#### RECORDS SUPPLIED ####

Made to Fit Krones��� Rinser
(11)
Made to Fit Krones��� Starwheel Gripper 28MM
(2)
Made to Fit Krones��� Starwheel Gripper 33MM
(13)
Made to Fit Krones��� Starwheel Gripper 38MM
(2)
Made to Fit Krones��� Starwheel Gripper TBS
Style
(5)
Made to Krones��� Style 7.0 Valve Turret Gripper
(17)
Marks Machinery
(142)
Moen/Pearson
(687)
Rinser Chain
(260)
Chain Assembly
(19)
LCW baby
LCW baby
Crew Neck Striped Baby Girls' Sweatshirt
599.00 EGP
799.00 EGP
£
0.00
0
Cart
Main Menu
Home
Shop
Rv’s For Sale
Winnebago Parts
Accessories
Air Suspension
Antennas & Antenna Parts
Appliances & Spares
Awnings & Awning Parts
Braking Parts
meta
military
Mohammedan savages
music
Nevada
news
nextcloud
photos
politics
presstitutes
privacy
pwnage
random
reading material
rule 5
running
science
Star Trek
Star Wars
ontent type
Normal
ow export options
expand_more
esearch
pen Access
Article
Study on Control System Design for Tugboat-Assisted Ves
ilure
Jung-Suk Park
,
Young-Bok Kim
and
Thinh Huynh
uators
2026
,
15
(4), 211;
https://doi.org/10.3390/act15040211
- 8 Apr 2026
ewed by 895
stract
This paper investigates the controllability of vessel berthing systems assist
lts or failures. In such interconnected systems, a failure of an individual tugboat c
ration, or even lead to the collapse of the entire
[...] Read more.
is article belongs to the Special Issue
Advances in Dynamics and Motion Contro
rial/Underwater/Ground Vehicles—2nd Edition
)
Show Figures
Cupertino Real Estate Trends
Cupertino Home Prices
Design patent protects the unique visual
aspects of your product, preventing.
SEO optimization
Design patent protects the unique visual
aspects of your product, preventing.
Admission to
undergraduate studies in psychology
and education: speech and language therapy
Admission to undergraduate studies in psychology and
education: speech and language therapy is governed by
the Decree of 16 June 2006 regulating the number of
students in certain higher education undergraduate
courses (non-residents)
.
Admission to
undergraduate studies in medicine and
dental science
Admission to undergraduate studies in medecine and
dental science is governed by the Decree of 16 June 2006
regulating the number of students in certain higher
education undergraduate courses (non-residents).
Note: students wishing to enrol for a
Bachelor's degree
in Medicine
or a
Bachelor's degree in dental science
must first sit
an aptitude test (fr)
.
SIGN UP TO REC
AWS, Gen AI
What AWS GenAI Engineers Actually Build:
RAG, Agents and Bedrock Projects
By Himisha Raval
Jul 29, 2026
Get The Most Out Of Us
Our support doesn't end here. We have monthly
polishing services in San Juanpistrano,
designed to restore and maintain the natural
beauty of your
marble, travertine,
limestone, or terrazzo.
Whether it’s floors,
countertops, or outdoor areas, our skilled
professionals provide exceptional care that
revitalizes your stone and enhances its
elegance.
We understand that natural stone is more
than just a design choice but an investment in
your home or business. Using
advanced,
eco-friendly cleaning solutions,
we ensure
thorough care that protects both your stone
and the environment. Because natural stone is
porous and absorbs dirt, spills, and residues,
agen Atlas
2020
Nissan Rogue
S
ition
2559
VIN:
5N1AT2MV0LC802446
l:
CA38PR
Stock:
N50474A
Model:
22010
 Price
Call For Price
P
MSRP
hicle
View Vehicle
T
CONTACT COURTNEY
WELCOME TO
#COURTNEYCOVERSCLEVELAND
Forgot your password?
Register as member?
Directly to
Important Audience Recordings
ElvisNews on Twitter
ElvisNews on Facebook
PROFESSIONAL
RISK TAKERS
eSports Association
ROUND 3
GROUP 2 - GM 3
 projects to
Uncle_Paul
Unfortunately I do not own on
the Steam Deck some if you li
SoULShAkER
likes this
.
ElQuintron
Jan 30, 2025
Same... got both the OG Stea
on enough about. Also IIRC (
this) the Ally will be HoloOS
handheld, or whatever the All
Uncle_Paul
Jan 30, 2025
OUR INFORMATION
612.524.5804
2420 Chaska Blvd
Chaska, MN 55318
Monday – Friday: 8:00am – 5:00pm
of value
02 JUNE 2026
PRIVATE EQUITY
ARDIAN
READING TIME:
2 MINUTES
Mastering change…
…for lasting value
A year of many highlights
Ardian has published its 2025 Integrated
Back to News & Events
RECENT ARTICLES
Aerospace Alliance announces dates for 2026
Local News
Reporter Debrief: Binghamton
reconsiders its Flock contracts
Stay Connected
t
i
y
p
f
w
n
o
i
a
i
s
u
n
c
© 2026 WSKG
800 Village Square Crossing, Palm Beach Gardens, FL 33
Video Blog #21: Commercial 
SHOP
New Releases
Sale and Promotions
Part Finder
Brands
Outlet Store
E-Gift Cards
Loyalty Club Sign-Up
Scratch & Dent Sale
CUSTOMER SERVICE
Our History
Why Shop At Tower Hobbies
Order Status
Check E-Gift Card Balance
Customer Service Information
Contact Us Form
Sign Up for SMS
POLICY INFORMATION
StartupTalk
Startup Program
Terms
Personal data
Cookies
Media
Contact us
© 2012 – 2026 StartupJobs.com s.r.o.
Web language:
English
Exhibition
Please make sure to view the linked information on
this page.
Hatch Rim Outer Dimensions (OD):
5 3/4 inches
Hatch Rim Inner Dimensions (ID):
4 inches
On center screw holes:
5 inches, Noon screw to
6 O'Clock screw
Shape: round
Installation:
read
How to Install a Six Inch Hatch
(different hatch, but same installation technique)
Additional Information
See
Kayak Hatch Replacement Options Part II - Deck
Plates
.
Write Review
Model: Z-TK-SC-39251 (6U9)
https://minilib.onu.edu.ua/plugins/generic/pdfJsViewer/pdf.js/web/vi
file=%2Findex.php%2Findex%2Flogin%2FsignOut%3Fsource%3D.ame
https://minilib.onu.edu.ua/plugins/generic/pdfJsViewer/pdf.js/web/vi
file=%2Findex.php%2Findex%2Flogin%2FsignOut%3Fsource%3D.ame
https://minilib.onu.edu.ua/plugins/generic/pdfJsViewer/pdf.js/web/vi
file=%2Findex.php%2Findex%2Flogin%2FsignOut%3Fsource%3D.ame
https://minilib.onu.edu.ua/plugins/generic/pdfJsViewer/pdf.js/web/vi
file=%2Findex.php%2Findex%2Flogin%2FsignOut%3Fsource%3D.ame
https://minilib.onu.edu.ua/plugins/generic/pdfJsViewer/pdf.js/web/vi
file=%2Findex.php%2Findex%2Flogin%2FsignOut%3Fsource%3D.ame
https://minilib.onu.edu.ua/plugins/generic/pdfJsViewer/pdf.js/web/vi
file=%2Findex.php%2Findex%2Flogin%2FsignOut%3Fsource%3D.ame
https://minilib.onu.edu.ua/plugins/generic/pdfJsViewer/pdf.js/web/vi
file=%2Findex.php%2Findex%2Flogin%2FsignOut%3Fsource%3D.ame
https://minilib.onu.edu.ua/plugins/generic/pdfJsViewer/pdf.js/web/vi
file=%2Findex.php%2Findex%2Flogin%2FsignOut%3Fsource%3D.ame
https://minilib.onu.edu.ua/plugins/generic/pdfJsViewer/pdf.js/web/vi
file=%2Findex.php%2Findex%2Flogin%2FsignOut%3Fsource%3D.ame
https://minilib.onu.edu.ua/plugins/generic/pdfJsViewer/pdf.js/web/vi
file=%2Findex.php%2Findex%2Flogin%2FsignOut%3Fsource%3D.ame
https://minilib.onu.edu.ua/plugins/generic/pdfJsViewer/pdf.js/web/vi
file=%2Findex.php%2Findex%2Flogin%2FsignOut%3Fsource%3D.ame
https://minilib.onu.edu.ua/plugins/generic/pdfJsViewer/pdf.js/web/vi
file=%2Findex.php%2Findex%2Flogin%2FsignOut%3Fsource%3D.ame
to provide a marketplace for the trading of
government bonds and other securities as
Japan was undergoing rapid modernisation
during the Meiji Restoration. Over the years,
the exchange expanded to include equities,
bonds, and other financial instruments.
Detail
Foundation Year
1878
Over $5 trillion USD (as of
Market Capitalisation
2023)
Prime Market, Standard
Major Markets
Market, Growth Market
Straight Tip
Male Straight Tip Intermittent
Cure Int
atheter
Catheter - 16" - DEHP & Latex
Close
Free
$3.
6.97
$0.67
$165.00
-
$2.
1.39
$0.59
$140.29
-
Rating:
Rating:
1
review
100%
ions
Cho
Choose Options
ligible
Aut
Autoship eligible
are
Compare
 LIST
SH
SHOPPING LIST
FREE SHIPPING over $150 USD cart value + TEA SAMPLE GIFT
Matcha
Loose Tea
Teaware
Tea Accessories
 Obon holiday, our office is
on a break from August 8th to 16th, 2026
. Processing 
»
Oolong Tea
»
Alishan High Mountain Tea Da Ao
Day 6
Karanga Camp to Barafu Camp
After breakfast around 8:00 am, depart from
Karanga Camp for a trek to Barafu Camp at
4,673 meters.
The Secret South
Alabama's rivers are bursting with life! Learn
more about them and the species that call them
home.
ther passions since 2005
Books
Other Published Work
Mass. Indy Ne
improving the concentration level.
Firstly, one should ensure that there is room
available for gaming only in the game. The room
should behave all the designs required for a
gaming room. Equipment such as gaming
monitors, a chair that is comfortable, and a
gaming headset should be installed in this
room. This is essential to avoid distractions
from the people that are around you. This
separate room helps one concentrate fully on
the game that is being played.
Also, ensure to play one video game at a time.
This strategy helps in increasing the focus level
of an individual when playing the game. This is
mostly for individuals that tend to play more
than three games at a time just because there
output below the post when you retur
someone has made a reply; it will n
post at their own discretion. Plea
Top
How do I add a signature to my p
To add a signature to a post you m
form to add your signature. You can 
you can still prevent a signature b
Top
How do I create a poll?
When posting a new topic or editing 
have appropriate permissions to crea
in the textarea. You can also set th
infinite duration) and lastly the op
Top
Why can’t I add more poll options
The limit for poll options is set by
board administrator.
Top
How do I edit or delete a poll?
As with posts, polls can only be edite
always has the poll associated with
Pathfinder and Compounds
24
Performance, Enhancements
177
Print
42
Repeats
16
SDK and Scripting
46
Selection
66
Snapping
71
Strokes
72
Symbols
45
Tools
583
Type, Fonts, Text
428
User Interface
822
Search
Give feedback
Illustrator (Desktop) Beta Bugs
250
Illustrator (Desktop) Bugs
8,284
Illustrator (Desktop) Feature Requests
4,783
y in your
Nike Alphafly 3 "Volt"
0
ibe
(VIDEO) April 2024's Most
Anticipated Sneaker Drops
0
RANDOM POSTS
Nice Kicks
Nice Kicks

####

» DIRECTIVE
Search the records for the string "Desktop", and copy every line that holds it.

» ANSWER FOR THE TASK
Illustrator (Desktop) Beta Bugs
Illustrator (Desktop) Bugs
Illustrator (Desktop) Feature Requests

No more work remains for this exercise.